Military Shows Off Azeri Radar

ReutersMilitary officers looking at the station, located 230 kilometers from Baku.
GABALA RADAR STATION, Azerbaijan -- The military is primed to upgrade its anti-missile radar in Azerbaijan as part of a joint security measure with the United States proposed by President Vladimir Putin, an army official said over the weekend.

The Space Forces took foreign reporters on a tour of its top-secret radar system Saturday, a day before Putin met U.S. President George W. Bush for talks that were expected to focus on Moscow's surprise offer to share the missile defense system, which it rents from Azerbaijan.

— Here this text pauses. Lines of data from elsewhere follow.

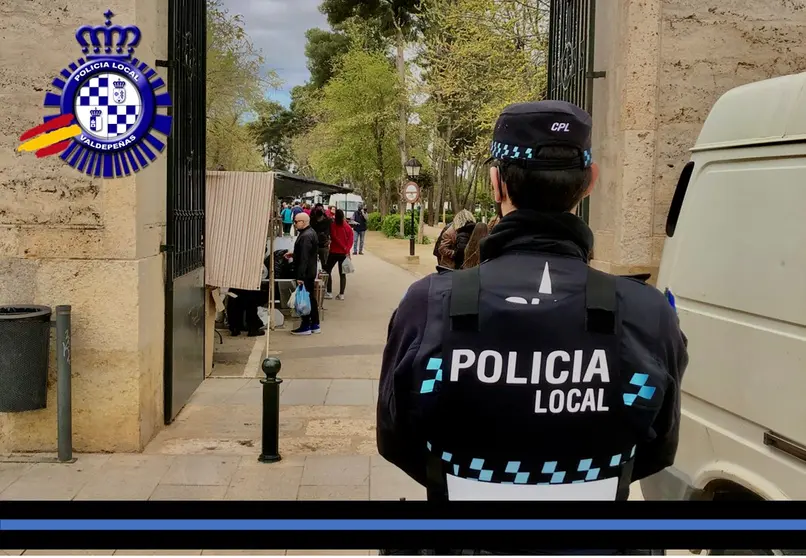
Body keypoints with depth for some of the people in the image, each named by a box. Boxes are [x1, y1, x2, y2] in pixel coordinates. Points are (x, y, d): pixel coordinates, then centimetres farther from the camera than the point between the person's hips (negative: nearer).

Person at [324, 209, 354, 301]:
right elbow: (351, 240, -3)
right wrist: (347, 249, -9)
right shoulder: (348, 227, 3)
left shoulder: (333, 225, -9)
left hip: (334, 252, -4)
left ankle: (329, 293, 3)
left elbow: (334, 237, -15)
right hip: (344, 253, 4)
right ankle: (341, 294, 6)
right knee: (342, 274, 9)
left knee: (328, 270, 9)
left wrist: (344, 248, -11)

"In the event of the relevant military and political decision being taken, the station can be modernized any time," said Major-General Alexander Yakushin, first deputy head of the Space Forces.

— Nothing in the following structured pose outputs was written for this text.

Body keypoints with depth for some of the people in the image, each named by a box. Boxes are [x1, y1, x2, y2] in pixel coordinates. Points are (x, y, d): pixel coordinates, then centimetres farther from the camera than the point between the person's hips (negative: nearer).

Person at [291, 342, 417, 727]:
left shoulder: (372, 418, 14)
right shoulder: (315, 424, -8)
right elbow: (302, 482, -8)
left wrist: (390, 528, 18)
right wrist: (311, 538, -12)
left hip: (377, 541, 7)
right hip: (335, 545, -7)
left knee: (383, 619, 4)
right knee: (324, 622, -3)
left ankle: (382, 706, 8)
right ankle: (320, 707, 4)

"Its personnel is sure to cope with any task," he told the first foreign reporters to visit the station, where huge Soviet-era computers process radar data.

Gabala, among the world's biggest radar systems, has a 6,000-kilometer range and scans the Indian Ocean, the Middle East and most of North Africa. The 120-meter high installation is surrounded by electrified barbed wire and concrete bunkers.

Gabala, made of reinforced concrete, stands on a hill overlooking orchards 230 kilometers northwest of Azerbaijan's capital, Baku. It employs 1,000 servicemen and runs on enough electricity to power a small town.

"We are ready, using this superstructure, to detect a rocket launch, the country where the launch took place and the point where the rocket will land," Yakushin said, standing on the roof of the radar station, only 200 kilometers from Iran.


Sergei Karpukhin / Reuters
A radio technician standing in the station, which scans the Indian Ocean, the Middle East and most of North Africa.


He said the radar detected the launch of 150 Scud missiles during the Iran-Iraq war in the 1980s.

"It was in January 2007 that we detected the test launch of a Shihab-3 in Iran," he said, referring to an Iranian missile with a 1,500-kilometer range.

Inside the station's dimly lit command center, three Army officers manned old-fashioned telephones and printers rattled out reams of data.

Asked what advantages the United States could expect from site, Yakushin replied: "Due to its specific design, the station can detect not only intercontinental ballistic missiles, but also traditional missiles with smaller ranges.

"From my point of view, the station has no technical drawbacks."

Minders barked instructions at reporters, who were closely guarded as they moved around. On a wall outside the station, Yakushin pointed to a roll-of-honor of Russian servicemen who had excelled in their jobs at the station.

"Who knows, maybe some day you will see American faces in our hall of fame," he said.